So acquiring the knowledge on insurance, I started to consider making a decision: to take out insurance. Since I am beginning to feel my age and I started to run a startup, I need to take out insurance to lower the financial risks for my family this year. Tomorrow or accident, nobody knows who will come first.

In this example, I didn’t output anything like articles, podcasts, or videos. But I output a decision based on the knowledge. For most of us, this is a kind of output. Without daily input and records, I am afraid I would never have time to study insurance.

Therefore, as a knowledge worker, your result of work is a decision. The problem is that you can never force yourself to think faster. You can only raise the quality of your decisions.

To summarize:

  • The premise of decision quality is to have enough knowledge

  • Enough knowledge comes from your daily accumulation

  • To better accumulate your knowledge, it is important to capture ideas easily.

How to understand the third rule? Think about it, how could you absorb all the information if you save a ten-thousand-word article? Or how could you remember all the information you need if you don’t take any notes?

That’s why it is important to take notes on flomo. It is not for well-written articles but for better decisions.

#Input should be greater than output

When it comes to writing as a kind of output, we also have a few misunderstandings such as, what if these notes could not be used later? Should I continue to take notes since I still don’t know how to output after tons of memos?

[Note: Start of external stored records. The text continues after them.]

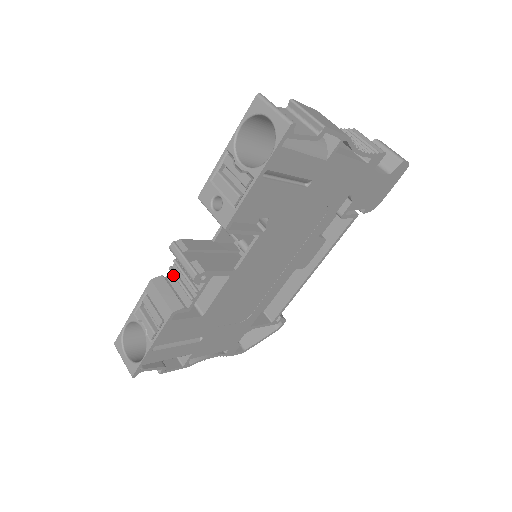
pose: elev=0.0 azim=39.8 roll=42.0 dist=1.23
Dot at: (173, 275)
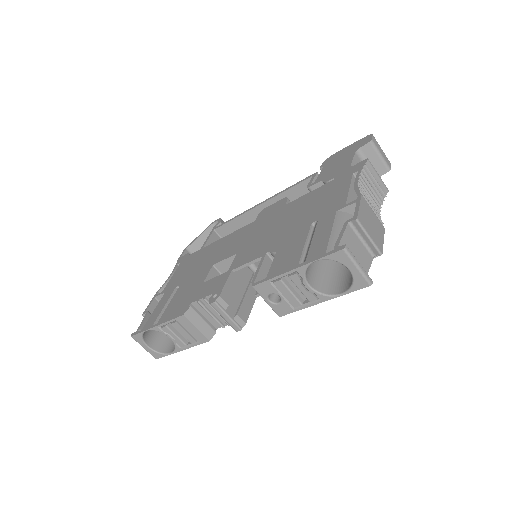
Dot at: (200, 305)
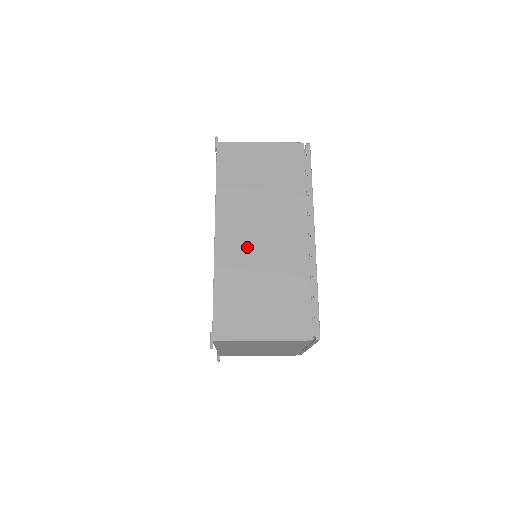
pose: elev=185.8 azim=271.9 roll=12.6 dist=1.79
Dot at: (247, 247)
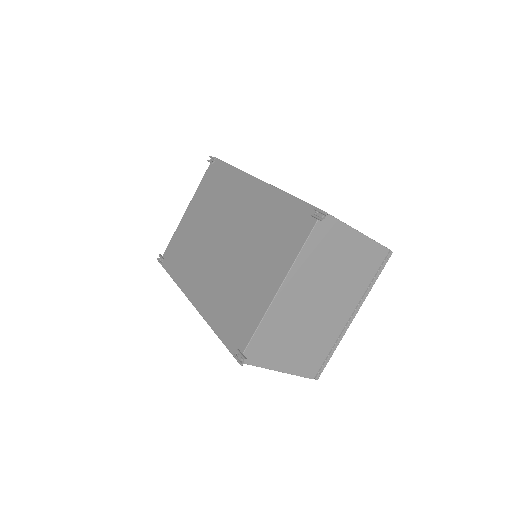
Dot at: occluded
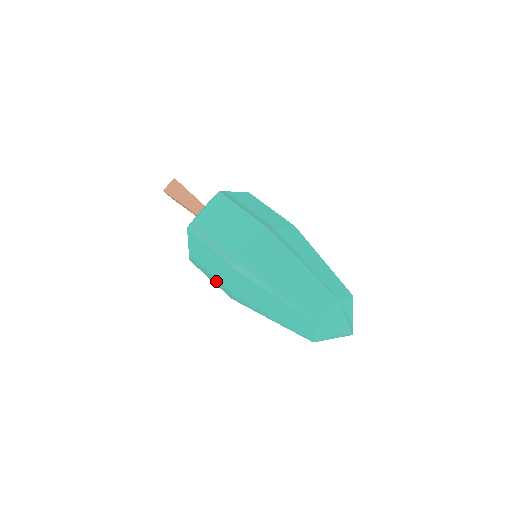
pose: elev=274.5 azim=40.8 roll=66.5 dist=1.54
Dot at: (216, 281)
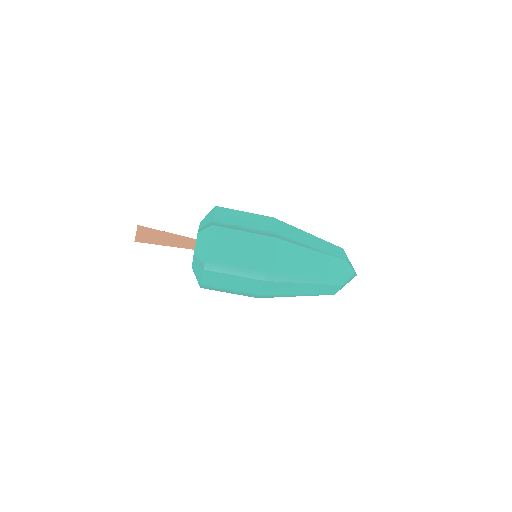
Dot at: (238, 293)
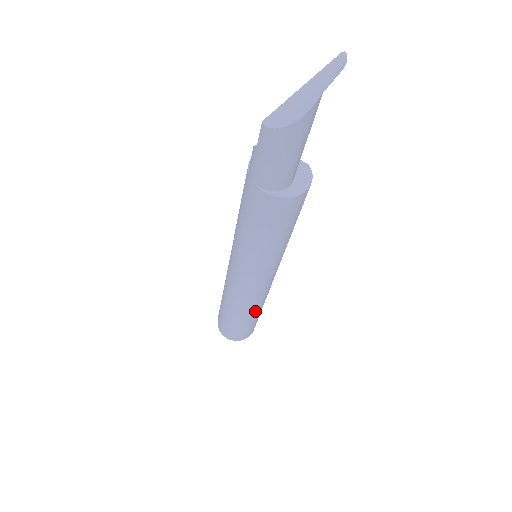
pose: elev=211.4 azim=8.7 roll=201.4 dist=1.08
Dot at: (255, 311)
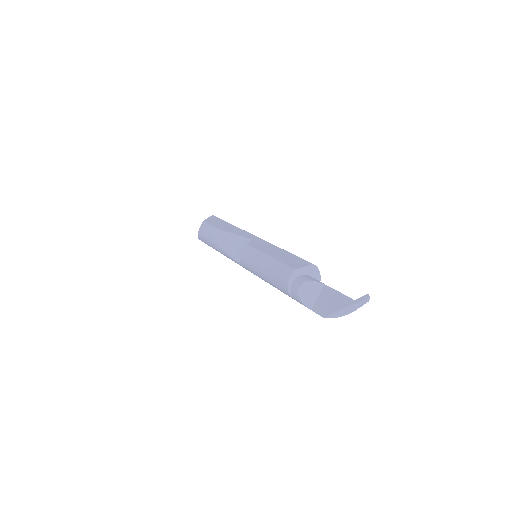
Dot at: occluded
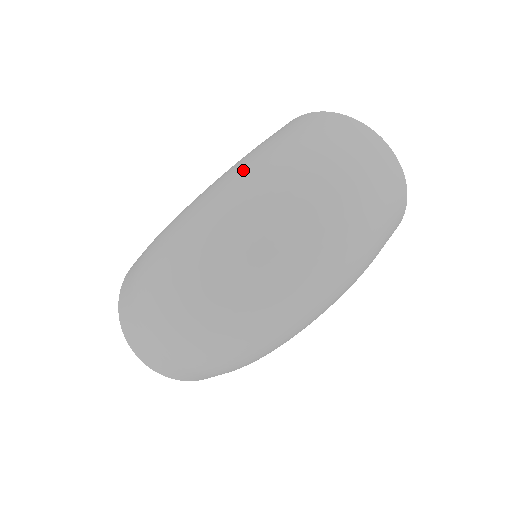
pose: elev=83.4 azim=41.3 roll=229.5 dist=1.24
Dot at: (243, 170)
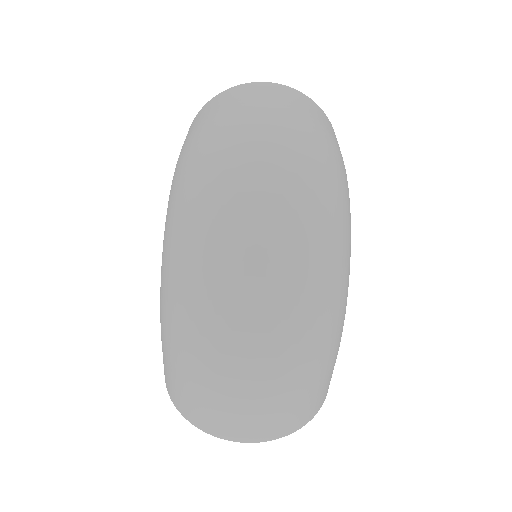
Dot at: (178, 179)
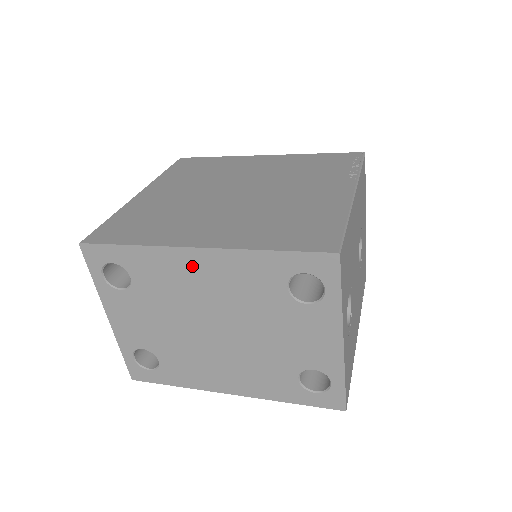
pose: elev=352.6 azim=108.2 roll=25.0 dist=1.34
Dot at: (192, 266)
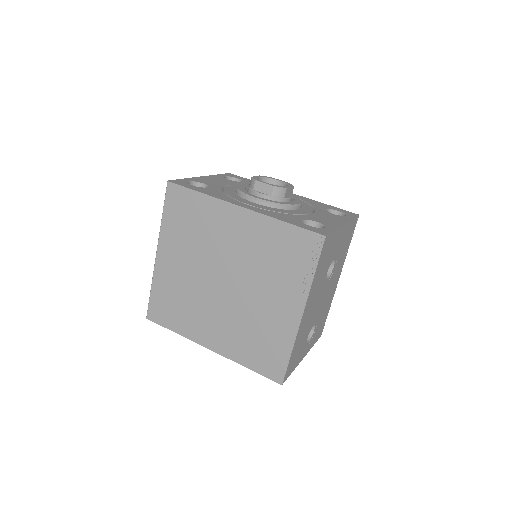
Dot at: occluded
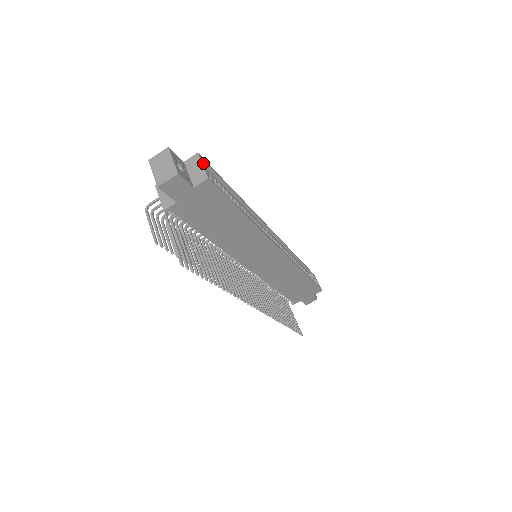
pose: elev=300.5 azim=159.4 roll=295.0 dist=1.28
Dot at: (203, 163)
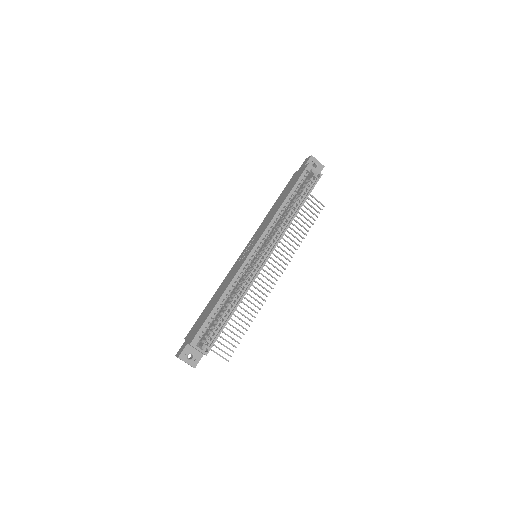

I once read the article entitled Walking as a Productivity System, there is an inspiring paragraph:

“If you're trying to write an 80,000-word novel and you only write 80,000 words, it might be acceptable. But if you wrote 300,000 or 400,000 words and cut that back to 80,000, it’s almost certain that it would be a better novel.”

Similarly, many of our memos in flomo might not be used forever. Or many of them might be sporadic. But you see, in our lives, we need to do something that seems useless in order to find our true paths. It is the same while taking notes. All efforts are not made for nothing.

And here is another explanation, too. When we have no idea how to output anything, perhaps it is because we don’t have enough input. We don’t absorb as much information as possible to form our own structure. If you have more than a thousand memos in an area, maybe many problems will be solved automatically. I once wrote that an expert only has 50000 knowledge chunks (suppose that a memo is a chunk).

But please remember that there is no such an outputting tool to help you with the problem of not enough inputting. Sometimes when we find we could not output anything, the possible explanation is that we don’t have enough knowledge to do so.

Let go of the fear and anxiety about the future. Writing down everything on your mind in the present is more critical.